A fact-specific assessment of the appropriate extension period must therefore be made in each case. Relevant factors are likely to include the number and nature of the offences for which the offender is being sentenced, and his age, antecedents, personal circumstances and physical and mental health. The court will also want to consider what can realistically be done within the extension period to secure the offender’s rehabilitation and prevent reoffending: see R v Phillips [2018] EWCA Crim 2008, [2019] 1 Cr App R (S) 11. A pre-sentence report may provide valuable assistance in this regard.
Totality and structure of sentencing for multiple offences:
The Sentencing Council’s Totality guideline states the two important general principles as follows:
“1. All courts, when sentencing for more than a single offence, should pass a total sentence which reflects all the offending behaviour before it and is just and proportionate. This is so whether the sentences are structured as concurrent or consecutive. Therefore, concurrent sentences will ordinarily be longer that a single sentence for a single offence.
2. It is usually impossible to arrive at a just and proportionate sentence for multiple offending simply by adding together notional single sentences. It is necessary to address the offending behaviour, together with the factors personal to the offender, as a whole.”
The guideline goes on to set out the general approach to the imposition of concurrent or consecutive determinate custodial sentences, concluding by directing the sentencer to –
“Consider whether the sentence is structured in a way that will be best understood by all concerned with it.”
That aim may be particularly difficult to achieve where the court has to sentence for sexual offending against more than one victim. In such circumstances, it will be important for the sentencing remarks to include an explanation of the way in which the overall sentencing has been structured.
Consecutive extended sentences may be imposed, but great care will be needed in explaining their effect. An extended sentence may be made consecutive to a determinate sentence; but sentencers should where possible avoid making a determinate sentence consecutive to an extended sentence.
If consecutive sentences under s278 are imposed, consecutive further periods of licence must follow, because such a sentence is indivisible, and must comprise the aggregate of the appropriate custodial term and the further one-year period of licence: see R v Fruen [2016] EWCA Crim 561, [2016] 2 Cr App R (S) 30 at [23]. Treacy LJ explained at [24] –
“The consequence for judges is that they will need to give careful consideration to the structuring of their sentences as decisions as to whether to make sentences concurrent or consecutive will impact upon the length of the further licence period.”

The data ::
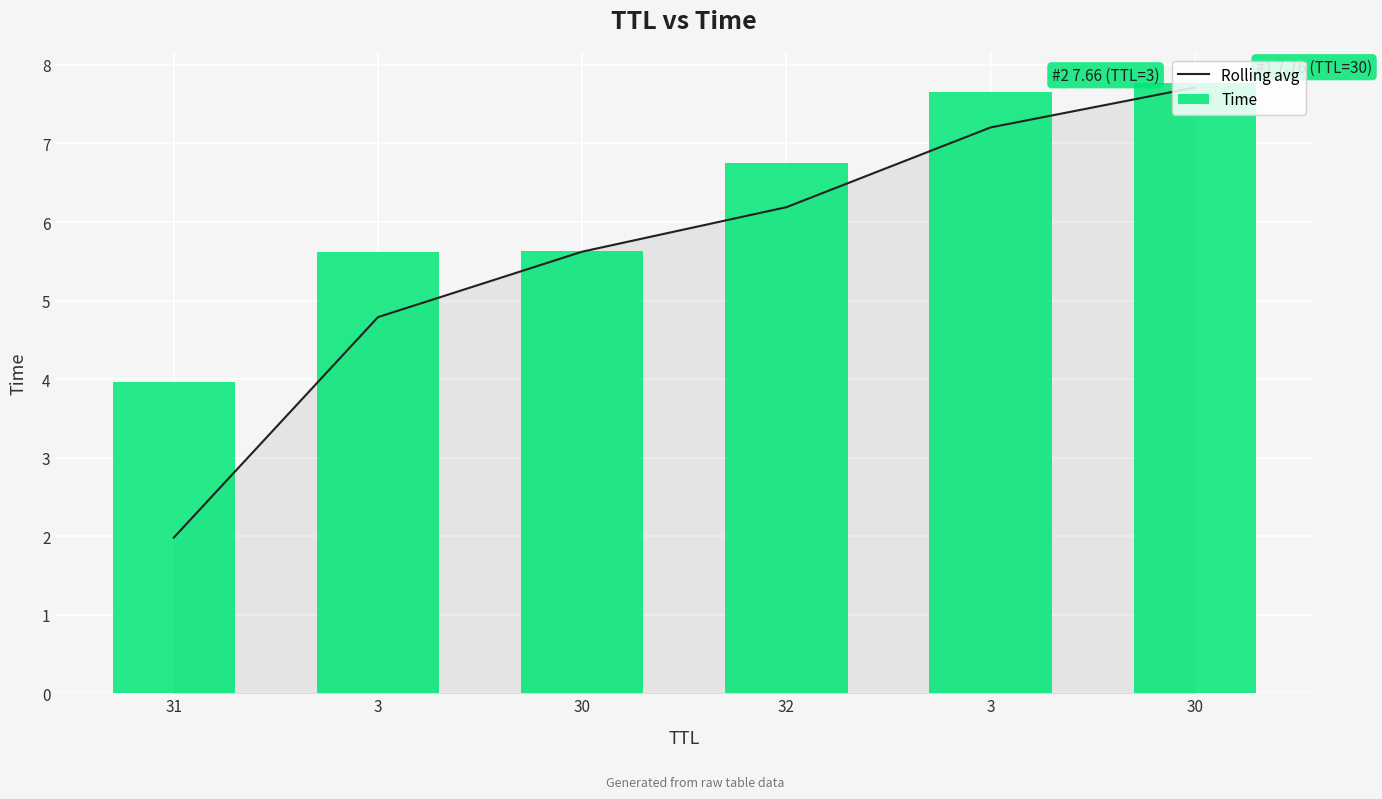

What is the label of the 4th bar from the left?

32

Activities ::
1 > Revise the sentencing text between "2. It is usually" and "has been structured.", inclusive, substituting "complainant" for "victim".
2 > Extend the text on sentencing for multiple offences, picking up after its final sentence.
The listing is separate material and has no connection to the text on sentencing.

Responses to the tasks ::
1 >
2. It is usually impossible to arrive at a just and proportionate sentence for multiple offending simply by adding together notional single sentences. It is necessary to address the offending behaviour, together with the factors personal to the offender, as a whole.”
The guideline goes on to set out the general approach to the imposition of concurrent or consecutive determinate custodial sentences, concluding by directing the sentencer to –
“Consider whether the sentence is structured in a way that will be best understood by all concerned with it.”
That aim may be particularly difficult to achieve where the court has to sentence for sexual offending against more than one complainant. In such circumstances, it will be important for the sentencing remarks to include an explanation of the way in which the overall sentencing has been structured.

2 >
The approach to sentencing:
We are concerned in these appeals with sexual offending which was plainly so serious that nothing less than a long custodial sentence could be justified. Our observations as to the correct approach to sentencing apply to such cases. We therefore need not refer in detail to the five purposes of sentencing adult offenders (s57(2)), the assessment of seriousness (s63) or the duty of the court in relation to sentencing guidelines (ss59-60 and 62). It is however appropriate to note that where a court is considering whether to impose an extended sentence, s61(2) makes clear that s60 applies to the determination of the appropriate custodial term.
In cases such as these, the court will first need to consider whether it is required to impose a life sentence pursuant to s283 (life sentence for second listed offence). Such a sentence may be required by s283 even if the offender is not assessed as dangerous. It was not required in any of these cases, and we therefore do not consider it in further detail.
Where s283 does not apply, the court will need to make its assessment of dangerousness in accordance with s308. The approach should then be as follows.
If the offender is not assessed as dangerous –
If the offence concerned is punishable with life imprisonment, the court has the power to impose a discretionary life sentence. However, such a sentence will be appropriate only in exceptional circumstances.
If s278 applies, the court is required to pass a special custodial sentence in accordance with that section.
If s278 does not apply, the court will impose a standard custodial sentence.
If the offender is assessed as dangerous –
If the criteria in s285 are satisfied, and the court considers that the seriousness of the offending justifies a life sentence, then a sentence of life imprisonment is required.
If a life sentence is not required, but the criteria in s280 are satisfied, the court may pass an extended sentence of imprisonment.
If the court does not pass an extended sentence, but s278 applies, the court is required to pass a special custodial sentence in accordance with that section.
If s278 does not apply, the court will impose a standard determinate custodial sentence.
Having made those general observations, we turn to the individual appeals. We are concerned in each appeal with the nature and length of the sentence and therefore need not refer to the various ancillary orders which were made.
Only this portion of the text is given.